Quantcast

Metabolic response of the gastrointestinal tract and serum parameters of rabbits to diets containing chicory flour rich in inulin.

Research paper by J J Juśkiewicz, L L Asmanskaite, Z Z Zduńczyk, P P Matusevicius, M M Wróblewska, A A Zilinskiene

Indexed on: 14 Mar '08Published on: 14 Mar '08Published in: Journal of Animal Physiology and Animal Nutrition



Abstract

A 36-day experiment carried out on 54-day-old rabbits addressed the analysis of physiological properties of diets supplemented with chicory roots flour. Twenty-four rabbits were allocated in individual cages to three treatments, in which they were fed each diet with the chicory flour at 0, 25 and 50 g/kg (control, ChF(2.5) and ChF(5) groups respectively). The chicory preparation administered at a higher dose, lowered ileal pH and viscosity, and evoked increased hydration of ileal and caecal digesta, compared to the control treatment (p </= 0.05). The ChF(2.5) group was characterized by the highest increase in the bulk of digesta and concentration of protein in the caecum (p < 0.05 vs. control). The lowest colonic pH was found in the ChF(5) group (p </= 0.05 vs. control). Compared to the control group, both chicory treatments effectively (p </= 0.05) diminished the activity of the potentially harmful bacterial enzymes beta-glucosidase and beta-glucuronidase in the caecal and colonic digesta. The ChF(2.5) group was characterized by a significantly higher volatile fatty acids (VFA) pool size in the caecum, whereas rabbits fed the ChF(5)diet had the highest colonic VFA pool size (p </= 0.05 vs. control).

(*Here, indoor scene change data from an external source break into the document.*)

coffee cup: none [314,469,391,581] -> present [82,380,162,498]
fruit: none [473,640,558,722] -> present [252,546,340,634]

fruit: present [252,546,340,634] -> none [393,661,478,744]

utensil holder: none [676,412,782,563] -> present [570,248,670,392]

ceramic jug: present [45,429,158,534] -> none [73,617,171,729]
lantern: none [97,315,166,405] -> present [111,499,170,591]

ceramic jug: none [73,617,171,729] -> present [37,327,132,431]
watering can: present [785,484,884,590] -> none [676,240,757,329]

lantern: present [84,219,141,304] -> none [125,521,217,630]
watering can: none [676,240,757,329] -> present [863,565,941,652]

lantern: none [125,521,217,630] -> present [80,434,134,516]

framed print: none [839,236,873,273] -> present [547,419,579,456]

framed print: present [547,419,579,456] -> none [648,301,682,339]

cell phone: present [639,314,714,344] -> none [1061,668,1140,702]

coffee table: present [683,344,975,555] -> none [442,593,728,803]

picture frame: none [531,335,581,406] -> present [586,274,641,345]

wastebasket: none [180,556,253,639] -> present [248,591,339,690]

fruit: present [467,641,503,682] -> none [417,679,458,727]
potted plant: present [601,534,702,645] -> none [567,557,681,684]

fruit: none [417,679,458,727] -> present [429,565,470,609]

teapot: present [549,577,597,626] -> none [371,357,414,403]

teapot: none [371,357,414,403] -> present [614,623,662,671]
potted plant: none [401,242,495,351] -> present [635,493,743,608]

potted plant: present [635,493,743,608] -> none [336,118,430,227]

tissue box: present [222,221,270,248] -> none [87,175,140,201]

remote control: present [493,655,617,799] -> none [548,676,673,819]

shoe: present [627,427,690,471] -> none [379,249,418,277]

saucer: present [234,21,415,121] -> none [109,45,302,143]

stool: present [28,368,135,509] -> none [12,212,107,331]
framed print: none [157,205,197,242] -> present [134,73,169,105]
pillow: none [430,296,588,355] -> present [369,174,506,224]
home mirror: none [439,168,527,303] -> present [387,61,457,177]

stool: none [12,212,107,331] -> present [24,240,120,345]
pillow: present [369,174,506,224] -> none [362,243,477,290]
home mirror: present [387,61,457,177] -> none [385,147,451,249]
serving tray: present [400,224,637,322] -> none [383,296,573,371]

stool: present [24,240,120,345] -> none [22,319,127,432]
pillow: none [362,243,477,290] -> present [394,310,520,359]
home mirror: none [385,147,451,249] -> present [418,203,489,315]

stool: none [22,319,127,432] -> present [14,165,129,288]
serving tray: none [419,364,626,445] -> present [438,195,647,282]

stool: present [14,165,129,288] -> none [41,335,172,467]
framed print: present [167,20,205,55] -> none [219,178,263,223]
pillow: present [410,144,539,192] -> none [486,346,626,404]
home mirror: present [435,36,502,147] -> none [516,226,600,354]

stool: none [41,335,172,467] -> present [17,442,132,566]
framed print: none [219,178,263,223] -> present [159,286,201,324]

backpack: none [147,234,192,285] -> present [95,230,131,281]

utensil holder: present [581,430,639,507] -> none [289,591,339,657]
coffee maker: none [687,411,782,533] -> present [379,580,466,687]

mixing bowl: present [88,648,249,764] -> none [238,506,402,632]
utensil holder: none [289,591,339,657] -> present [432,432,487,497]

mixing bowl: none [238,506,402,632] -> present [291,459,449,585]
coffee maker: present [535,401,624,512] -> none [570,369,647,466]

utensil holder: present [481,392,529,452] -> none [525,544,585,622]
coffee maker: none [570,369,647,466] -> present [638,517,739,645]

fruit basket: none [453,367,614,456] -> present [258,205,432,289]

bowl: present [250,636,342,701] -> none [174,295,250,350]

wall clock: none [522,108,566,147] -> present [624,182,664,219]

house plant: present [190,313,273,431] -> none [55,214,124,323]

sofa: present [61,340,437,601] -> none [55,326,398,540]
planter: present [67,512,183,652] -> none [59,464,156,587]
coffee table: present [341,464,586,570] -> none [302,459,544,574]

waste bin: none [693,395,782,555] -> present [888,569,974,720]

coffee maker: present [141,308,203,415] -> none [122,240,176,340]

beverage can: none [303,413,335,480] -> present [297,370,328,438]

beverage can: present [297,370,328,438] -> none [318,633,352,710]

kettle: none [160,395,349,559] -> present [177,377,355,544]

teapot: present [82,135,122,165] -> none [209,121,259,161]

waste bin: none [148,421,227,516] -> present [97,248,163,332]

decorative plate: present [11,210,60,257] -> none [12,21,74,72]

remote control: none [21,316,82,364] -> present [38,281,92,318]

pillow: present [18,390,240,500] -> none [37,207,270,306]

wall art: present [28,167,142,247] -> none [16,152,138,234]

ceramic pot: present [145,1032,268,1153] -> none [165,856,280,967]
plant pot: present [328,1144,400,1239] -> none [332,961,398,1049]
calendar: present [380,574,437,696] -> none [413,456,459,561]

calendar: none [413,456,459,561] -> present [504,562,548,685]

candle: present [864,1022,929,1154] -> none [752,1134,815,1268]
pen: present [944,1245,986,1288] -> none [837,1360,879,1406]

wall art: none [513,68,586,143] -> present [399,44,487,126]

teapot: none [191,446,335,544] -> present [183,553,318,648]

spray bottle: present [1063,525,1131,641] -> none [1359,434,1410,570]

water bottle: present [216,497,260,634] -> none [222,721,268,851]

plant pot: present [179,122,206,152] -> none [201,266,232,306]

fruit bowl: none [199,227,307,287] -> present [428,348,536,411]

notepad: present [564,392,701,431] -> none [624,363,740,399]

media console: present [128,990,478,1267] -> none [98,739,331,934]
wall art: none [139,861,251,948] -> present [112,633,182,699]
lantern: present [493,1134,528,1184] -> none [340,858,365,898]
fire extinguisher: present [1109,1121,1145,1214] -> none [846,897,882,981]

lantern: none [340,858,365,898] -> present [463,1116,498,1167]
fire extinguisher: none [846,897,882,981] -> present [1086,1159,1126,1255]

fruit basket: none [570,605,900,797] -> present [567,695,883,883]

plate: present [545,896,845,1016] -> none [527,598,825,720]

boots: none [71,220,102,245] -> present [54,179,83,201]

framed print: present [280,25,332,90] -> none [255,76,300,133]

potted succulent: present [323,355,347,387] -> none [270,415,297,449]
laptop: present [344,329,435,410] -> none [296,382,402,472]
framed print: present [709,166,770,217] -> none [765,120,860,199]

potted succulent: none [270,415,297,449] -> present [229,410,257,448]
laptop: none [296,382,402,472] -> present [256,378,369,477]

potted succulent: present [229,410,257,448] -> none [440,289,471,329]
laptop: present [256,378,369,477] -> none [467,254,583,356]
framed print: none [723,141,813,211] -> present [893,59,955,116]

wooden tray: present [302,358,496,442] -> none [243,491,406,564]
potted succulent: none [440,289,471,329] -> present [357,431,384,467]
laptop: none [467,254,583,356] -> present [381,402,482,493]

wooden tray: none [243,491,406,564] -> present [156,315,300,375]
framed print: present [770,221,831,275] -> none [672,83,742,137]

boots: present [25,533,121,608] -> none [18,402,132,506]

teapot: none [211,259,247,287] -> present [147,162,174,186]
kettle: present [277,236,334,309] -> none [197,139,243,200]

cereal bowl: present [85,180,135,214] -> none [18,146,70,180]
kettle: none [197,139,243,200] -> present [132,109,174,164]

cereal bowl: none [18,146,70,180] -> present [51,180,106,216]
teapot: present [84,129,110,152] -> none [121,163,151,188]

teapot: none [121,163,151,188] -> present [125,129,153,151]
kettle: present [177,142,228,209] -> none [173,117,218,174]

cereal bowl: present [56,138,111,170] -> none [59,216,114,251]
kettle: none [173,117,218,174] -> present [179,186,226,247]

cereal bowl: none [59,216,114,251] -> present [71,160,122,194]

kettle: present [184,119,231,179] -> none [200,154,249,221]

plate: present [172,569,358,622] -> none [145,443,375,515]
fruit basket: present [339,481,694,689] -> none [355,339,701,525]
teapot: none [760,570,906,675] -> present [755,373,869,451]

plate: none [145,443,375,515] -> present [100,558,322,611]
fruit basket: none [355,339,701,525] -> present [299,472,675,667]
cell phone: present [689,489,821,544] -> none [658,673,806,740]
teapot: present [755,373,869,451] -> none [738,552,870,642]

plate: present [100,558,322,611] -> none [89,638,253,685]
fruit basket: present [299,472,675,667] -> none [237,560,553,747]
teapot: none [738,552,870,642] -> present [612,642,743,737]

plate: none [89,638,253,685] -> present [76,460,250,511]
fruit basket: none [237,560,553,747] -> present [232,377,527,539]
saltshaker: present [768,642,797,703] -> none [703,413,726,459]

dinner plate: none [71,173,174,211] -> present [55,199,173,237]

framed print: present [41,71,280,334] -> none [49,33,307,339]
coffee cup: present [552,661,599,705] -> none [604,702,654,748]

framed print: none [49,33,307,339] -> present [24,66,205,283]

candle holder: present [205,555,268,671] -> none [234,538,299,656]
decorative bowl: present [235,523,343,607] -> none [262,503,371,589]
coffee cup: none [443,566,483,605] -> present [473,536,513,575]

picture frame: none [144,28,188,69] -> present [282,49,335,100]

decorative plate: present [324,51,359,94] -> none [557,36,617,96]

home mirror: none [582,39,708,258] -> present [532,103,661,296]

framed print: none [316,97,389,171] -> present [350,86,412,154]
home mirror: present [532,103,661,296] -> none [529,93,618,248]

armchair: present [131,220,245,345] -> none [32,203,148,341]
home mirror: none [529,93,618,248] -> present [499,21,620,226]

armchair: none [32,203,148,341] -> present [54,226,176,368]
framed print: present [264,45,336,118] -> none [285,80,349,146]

The lowest level of triglycerides and total cholesterol, at concurrently the highest proportion of high-density lipoprotein (HDL) fraction in the HDL/total cholesterol profile, were recorded in the plasma of rabbits fed the ChF(5) diet. In conclusion, the chicory flour rich in inulin, exerted positive effects on the rabbit gastrointestinal tract physiology and would be a potential source of functional feed additives.